• **TASK TO COMPLETE**
In the records that follow, the lines from the one containing "Cep.: 39.995-000 –" to the one containing "Rua: Alfredo Luiz", inclusive, are to be given again exactly.
───── GIVEN RECORDS ─────
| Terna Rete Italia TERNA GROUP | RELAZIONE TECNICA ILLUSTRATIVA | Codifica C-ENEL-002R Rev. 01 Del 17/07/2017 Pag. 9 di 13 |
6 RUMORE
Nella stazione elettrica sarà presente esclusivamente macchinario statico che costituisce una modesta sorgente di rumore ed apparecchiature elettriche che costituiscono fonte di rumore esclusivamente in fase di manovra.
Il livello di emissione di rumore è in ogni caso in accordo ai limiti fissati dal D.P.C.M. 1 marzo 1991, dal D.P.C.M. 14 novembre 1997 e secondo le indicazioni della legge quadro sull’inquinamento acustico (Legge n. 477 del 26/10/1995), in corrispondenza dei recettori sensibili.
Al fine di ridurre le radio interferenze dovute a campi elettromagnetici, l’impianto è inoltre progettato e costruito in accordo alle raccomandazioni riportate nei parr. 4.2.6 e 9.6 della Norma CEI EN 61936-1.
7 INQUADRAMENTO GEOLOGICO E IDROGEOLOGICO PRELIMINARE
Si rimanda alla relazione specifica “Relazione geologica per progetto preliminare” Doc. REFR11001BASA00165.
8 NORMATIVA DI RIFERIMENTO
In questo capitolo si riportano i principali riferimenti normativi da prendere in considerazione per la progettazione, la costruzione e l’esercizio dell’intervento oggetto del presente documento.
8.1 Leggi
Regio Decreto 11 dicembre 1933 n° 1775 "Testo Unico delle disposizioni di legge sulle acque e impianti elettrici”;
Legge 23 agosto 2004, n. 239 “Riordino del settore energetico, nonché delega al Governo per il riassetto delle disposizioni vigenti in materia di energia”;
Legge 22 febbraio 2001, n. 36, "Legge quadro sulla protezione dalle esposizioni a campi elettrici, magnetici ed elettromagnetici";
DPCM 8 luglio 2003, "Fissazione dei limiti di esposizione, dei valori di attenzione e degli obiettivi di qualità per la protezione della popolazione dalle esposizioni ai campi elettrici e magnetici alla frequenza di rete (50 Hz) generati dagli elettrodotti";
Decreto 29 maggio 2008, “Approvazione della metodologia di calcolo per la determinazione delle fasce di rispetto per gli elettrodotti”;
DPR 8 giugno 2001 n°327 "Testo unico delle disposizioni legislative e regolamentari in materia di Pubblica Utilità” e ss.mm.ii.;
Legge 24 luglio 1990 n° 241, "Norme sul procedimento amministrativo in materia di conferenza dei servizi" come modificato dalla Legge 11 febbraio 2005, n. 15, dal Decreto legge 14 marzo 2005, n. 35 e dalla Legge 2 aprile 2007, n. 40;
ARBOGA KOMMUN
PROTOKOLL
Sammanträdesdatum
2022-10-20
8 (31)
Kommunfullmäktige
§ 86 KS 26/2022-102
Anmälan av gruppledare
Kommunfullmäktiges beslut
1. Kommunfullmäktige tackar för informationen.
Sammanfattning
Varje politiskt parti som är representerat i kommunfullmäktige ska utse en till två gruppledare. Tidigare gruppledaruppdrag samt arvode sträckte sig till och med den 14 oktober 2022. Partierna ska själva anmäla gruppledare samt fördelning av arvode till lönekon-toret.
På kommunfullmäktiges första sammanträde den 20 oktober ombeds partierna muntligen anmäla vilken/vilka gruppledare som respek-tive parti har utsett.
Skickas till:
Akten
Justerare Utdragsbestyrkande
─────
───── GIVEN RECORDS ─────
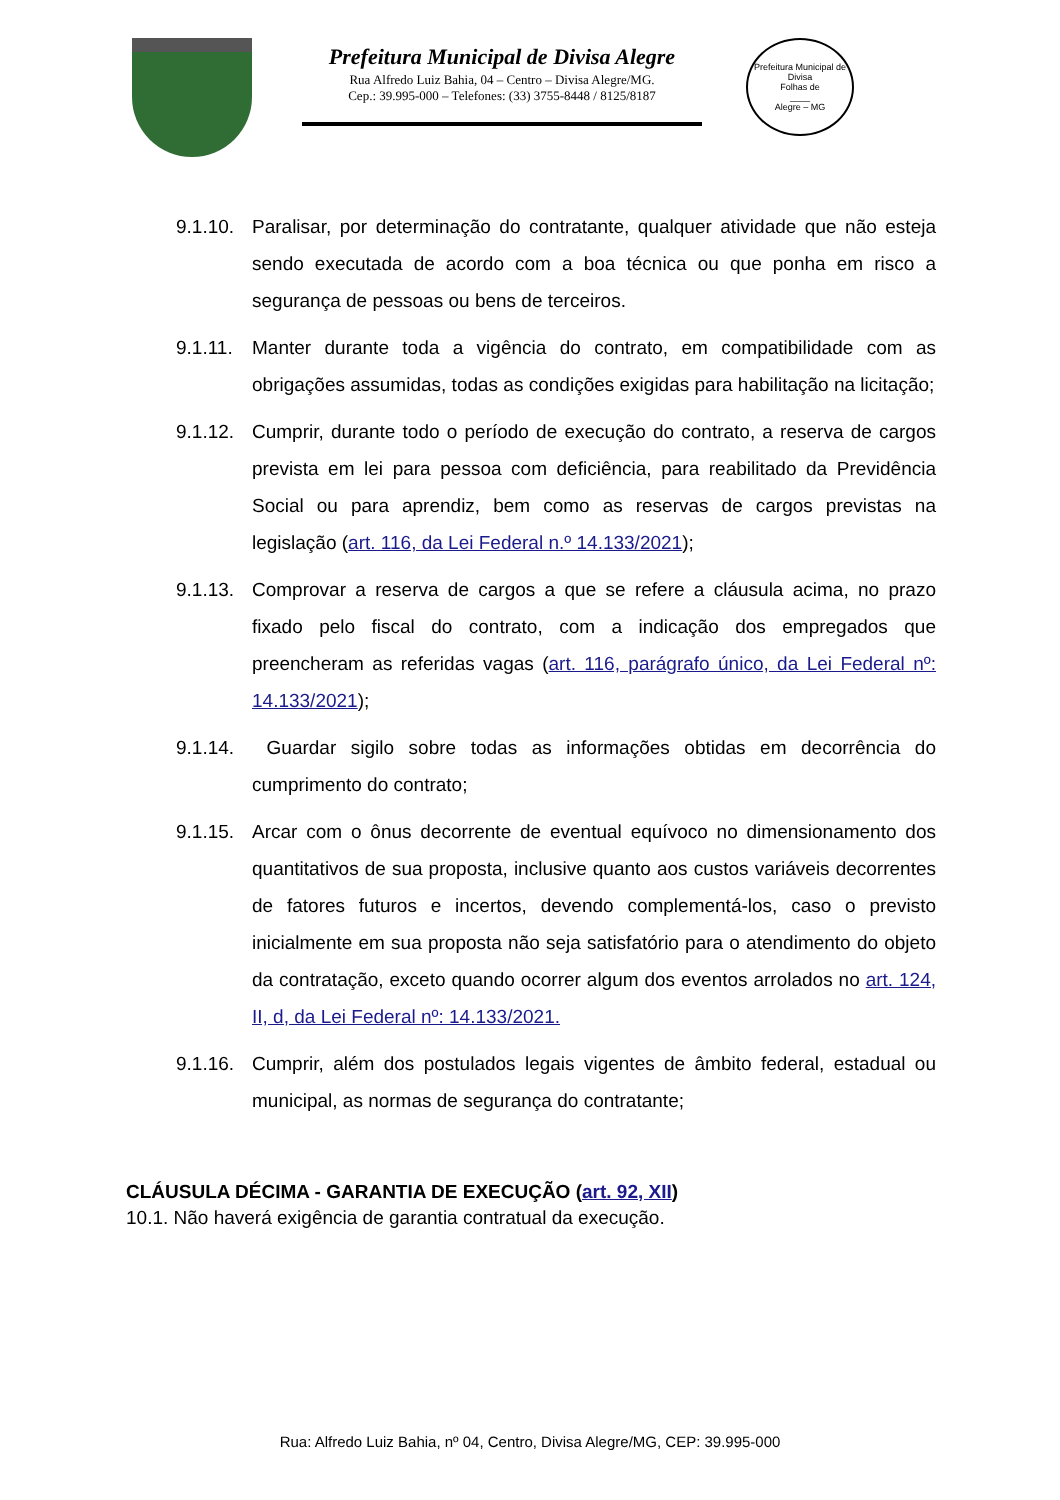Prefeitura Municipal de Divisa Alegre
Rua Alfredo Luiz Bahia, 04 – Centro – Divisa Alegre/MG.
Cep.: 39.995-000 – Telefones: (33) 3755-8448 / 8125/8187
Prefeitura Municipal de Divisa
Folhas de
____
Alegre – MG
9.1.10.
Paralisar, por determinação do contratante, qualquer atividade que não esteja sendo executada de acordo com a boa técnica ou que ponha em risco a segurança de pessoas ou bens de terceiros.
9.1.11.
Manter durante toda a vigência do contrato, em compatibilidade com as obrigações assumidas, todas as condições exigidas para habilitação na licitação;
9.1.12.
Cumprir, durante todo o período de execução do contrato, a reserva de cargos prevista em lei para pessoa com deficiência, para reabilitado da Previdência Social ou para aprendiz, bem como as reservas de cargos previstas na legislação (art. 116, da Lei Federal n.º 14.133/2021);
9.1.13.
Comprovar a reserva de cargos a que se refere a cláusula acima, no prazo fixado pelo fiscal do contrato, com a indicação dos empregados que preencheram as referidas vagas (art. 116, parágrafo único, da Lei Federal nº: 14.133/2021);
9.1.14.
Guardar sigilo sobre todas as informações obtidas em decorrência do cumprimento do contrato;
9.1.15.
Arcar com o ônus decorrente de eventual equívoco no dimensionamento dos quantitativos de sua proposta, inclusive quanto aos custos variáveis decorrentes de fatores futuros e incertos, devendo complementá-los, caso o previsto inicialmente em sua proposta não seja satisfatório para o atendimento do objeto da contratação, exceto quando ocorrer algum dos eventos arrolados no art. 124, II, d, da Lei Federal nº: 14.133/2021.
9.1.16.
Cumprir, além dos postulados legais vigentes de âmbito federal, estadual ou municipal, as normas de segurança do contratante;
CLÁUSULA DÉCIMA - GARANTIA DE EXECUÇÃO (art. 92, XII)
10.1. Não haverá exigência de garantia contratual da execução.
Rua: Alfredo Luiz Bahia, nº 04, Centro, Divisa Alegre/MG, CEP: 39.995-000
─────
• **EXERCISE RESULT**
Cep.: 39.995-000 – Telefones: (33) 3755-8448 / 8125/8187
Prefeitura Municipal de Divisa
Folhas de
____
Alegre – MG
9.1.10.
Paralisar, por determinação do contratante, qualquer atividade que não esteja sendo executada de acordo com a boa técnica ou que ponha em risco a segurança de pessoas ou bens de terceiros.
9.1.11.
Manter durante toda a vigência do contrato, em compatibilidade com as obrigações assumidas, todas as condições exigidas para habilitação na licitação;
9.1.12.
Cumprir, durante todo o período de execução do contrato, a reserva de cargos prevista em lei para pessoa com deficiência, para reabilitado da Previdência Social ou para aprendiz, bem como as reservas de cargos previstas na legislação (art. 116, da Lei Federal n.º 14.133/2021);
9.1.13.
Comprovar a reserva de cargos a que se refere a cláusula acima, no prazo fixado pelo fiscal do contrato, com a indicação dos empregados que preencheram as referidas vagas (art. 116, parágrafo único, da Lei Federal nº: 14.133/2021);
9.1.14.
Guardar sigilo sobre todas as informações obtidas em decorrência do cumprimento do contrato;
9.1.15.
Arcar com o ônus decorrente de eventual equívoco no dimensionamento dos quantitativos de sua proposta, inclusive quanto aos custos variáveis decorrentes de fatores futuros e incertos, devendo complementá-los, caso o previsto inicialmente em sua proposta não seja satisfatório para o atendimento do objeto da contratação, exceto quando ocorrer algum dos eventos arrolados no art. 124, II, d, da Lei Federal nº: 14.133/2021.
9.1.16.
Cumprir, além dos postulados legais vigentes de âmbito federal, estadual ou municipal, as normas de segurança do contratante;
CLÁUSULA DÉCIMA - GARANTIA DE EXECUÇÃO (art. 92, XII)
10.1. Não haverá exigência de garantia contratual da execução.
Rua: Alfredo Luiz Bahia, nº 04, Centro, Divisa Alegre/MG, CEP: 39.995-000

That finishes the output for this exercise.